Does Microsoft’s ability to build an attractive OS from scratch outweigh its imperfections? Click through to see highlights from the previewers’ posts, and find links to the original hands-on as well.

Engadget:

“Some parts of Windows Phone 7 are more like a wireframe — an interesting design study, an example of what a next-gen phone platform could be. That’s both good and bad. On one side, we’re still really excited by the prospect of Metro as a viable, clean-slate approach to the mobile user experience, and there are lots of smart moves being made that could lead to greatness. On the other side, Microsoft has to turn this into a viable retail product that can hang with the fiercest competition in the history of the cellphone in just a few months’ time, and there are some serious issues that need to be addressed. Frankly, it’s a little scary.”

Gizmodo:

“Making Windows Phone something that people want to buy is going to require the most herculean effort the company’s made in a long, long time. Windows Vista and 7 style onslaughts for mindshare. It has to snag developers and users, by the screaming bucketful. Microsoft has to want it bad enough. Fortunately, Windows Phone 7 might just be good enough.”

Slashgear:

“We’ve handed the phone to several people, and there’s a worrying sign that people just don’t “get it”.  In fact, after a few basic questions – ‘are there apps?’; ‘can I play games?’; ‘can I Twitter?’ – we generally got the Windows Phone 7 device back after a minute or two, often with the comparison that it felt like “a first-gen iPhone.’ “

MobileCrunch:

“Windows Phone 7 is actually really, really pretty. It’s not pretty in the same sense as the iPhone, where its beauty comes from order — and it’s not pretty in the same sense as webOS, where its beauty comes from gradients, translucency, and rounded corners. It’s pretty in its own, intensely-minimalist way. It is, as everyone says when they first see it, very Zune-esque.

Screenshots don’t do it justice, primarily because everything is animated. Tap an icon, and it floats in the air as the other applications glide out of view. Click into a date on the calendar, and the camera zooms through it like it’s a rabbit hole, emerging in front of the respective day’s agenda.
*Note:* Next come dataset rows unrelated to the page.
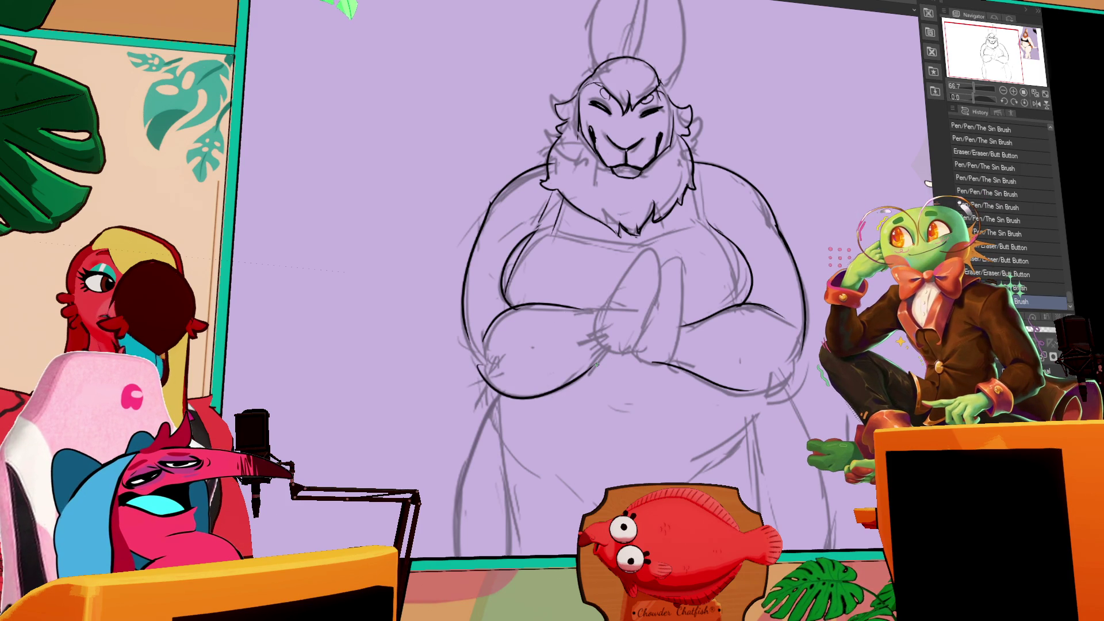
{"action": "left_click_drag", "start_coordinate": [623, 258], "coordinate": [633, 228]}
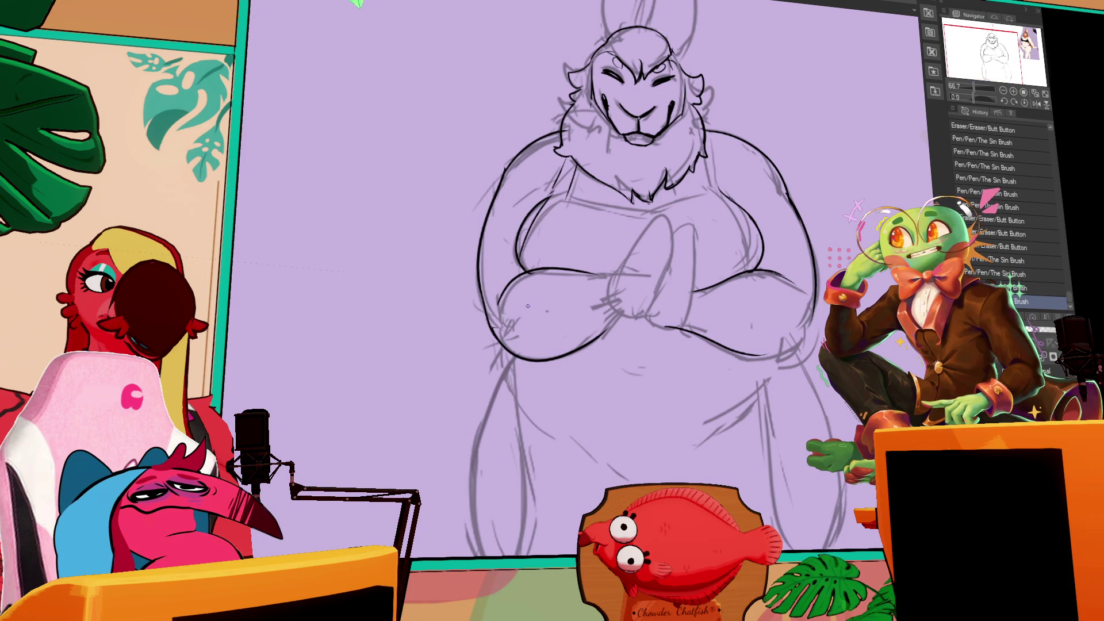
- Ink a vertical line and short strokes beside the clasped hands
{"action": "scroll", "coordinate": [505, 345], "scroll_direction": "down", "scroll_amount": 1}
{"action": "left_click_drag", "start_coordinate": [799, 316], "coordinate": [748, 327]}
{"action": "key", "text": "ctrl+z"}
{"action": "key", "text": "ctrl+y"}
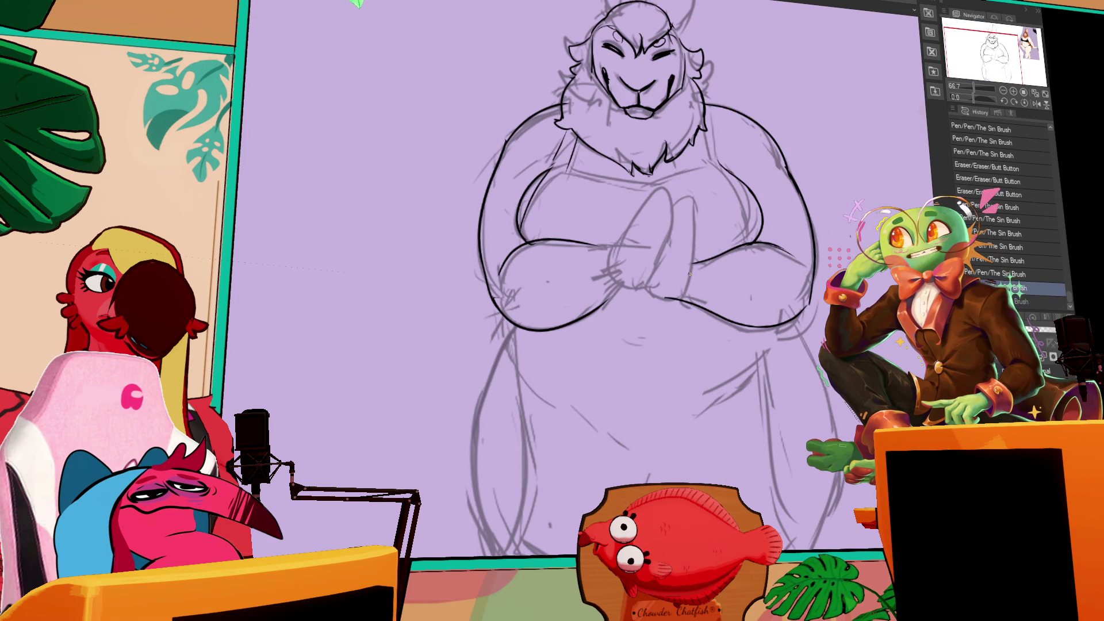
{"action": "left_click_drag", "start_coordinate": [693, 274], "coordinate": [694, 209]}
{"action": "left_click_drag", "start_coordinate": [695, 266], "coordinate": [696, 251]}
There’s a fine line between animations adding to the experience and animations being so overly flashy that they make the entire thing seem unresponsive, and Microsoft is tiptoeing it well.”

Boy Genius Report:

“There’s practically no real innovation we can see with Windows Phone 7. It’s a decent mashup of some already pioneered features like aggregated status updates linked with your contacts, customizable homescreens, and a mobile apps and music marketplace, but we’re not sure that’s enough to push WP7 ahead of the three big juggernauts. It’s a fantastic featurephone, but as a truly competitive smartphone platform, we’re just not sure at this point in time.”

ZDNet:

“I will definitely be purchasing a device as soon as I can.”